> _Request_: Without the pictures, give the entries below again exactly as written.
BEGIN Records to use
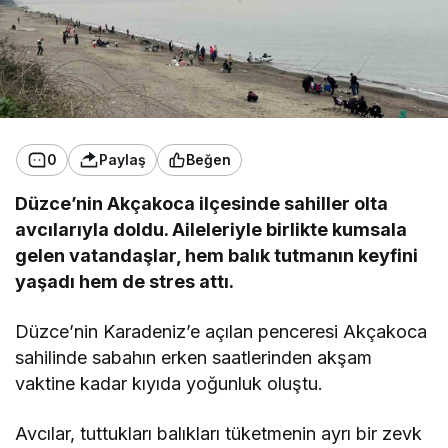
0
Paylaş
Beğen
Düzce’nin Akçakoca ilçesinde sahiller olta
avcılarıyla doldu. Aileleriyle birlikte kumsala
gelen vatandaşlar, hem balık tutmanın keyfini
yaşadı hem de stres attı.
Düzce’nin Karadeniz’e açılan penceresi Akçakoca
sahilinde sabahın erken saatlerinden akşam
vaktine kadar kıyıda yoğunluk oluştu.
Avcılar, tuttukları balıkları tüketmenin ayrı bir zevk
END Records to use
> _Problem solution_:
0
Paylaş
Beğen
Düzce’nin Akçakoca ilçesinde sahiller olta
avcılarıyla doldu. Aileleriyle birlikte kumsala
gelen vatandaşlar, hem balık tutmanın keyfini
yaşadı hem de stres attı.
Düzce’nin Karadeniz’e açılan penceresi Akçakoca
sahilinde sabahın erken saatlerinden akşam
vaktine kadar kıyıda yoğunluk oluştu.
Avcılar, tuttukları balıkları tüketmenin ayrı bir zevk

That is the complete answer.